Former privacy and civil rights lawyer at the Electronic Frontier Foundation, Nate Cardozo explained that the ability to safely and openly communicate is crucial to a free society, and benefits everyone whether one has anything to hide or not.
For Debbie Leung, professor in the Department of Combinatorics and Optimization in the Faculty of Mathematics, it’s one of the driving forces behind her work in the theory of quantum communication. “Everyone should be given the option to speak privately, to communicate securely,” she said.
Communication—the sending and receiving of information—happens constantly. When we make phone calls, browse the Internet, or buy groceries on credit cards, we send some type of data through a communication channel.
The same fundamental process applies to quantum communication, except thanks to the advantages offered by the quantum channel and quantum data, it is a more secure method of sharing information.
How does it work?
A quantum communication channel can be engineered to guarantee privacy by allowing the communicating parties to detect the presence of an eavesdropper, like a hacker. Quantum data cannot be copied, and cannot even be learnt without being corrupted. By this definition, when you send or receive quantum information reliably, you know that no one has learned about the information, since the eavesdropper introduces noise in the data every time they try to steal a peek at the data.

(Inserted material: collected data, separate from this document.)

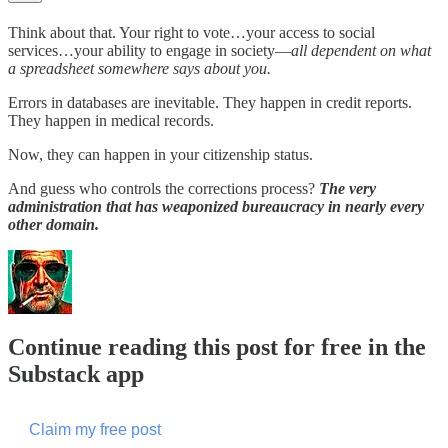
Think about that. Your right to vote…your access to social
services…your ability to engage in society—
all dependent on what
a spreadsheet somewhere says about you.
Errors in databases are inevitable. They happen in credit reports.
They happen in medical records.
Now, they can happen in your citizenship status.
And guess who controls the corrections process?
The very
administration that has weaponized bureaucracy in nearly every
other domain.
Continue reading this post for free in the
Substack app
Claim my free post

When the communicating parties are alerted to the eavesdropping activity, they abort the mission.
This is also what makes quantum communication difficult. That single copy of the information has to make its way from the sender to the receiver; currently, the fragility of quantum states limits this distance.
Working to advance quantum communication
Leung, with other IQC researchers and collaborators around the world, is working to advance quantum communication, improving its practicality by proposing theoretical methods to make quantum communication more robust, thereby extending the distance that quantum data can travel and contributing to a world where we can communicate securely.
Protecting our private communication isn’t just about keeping our banking information safe. It’s preserving our right to share information, learn about the world around us, and make informed decisions for the benefit of society.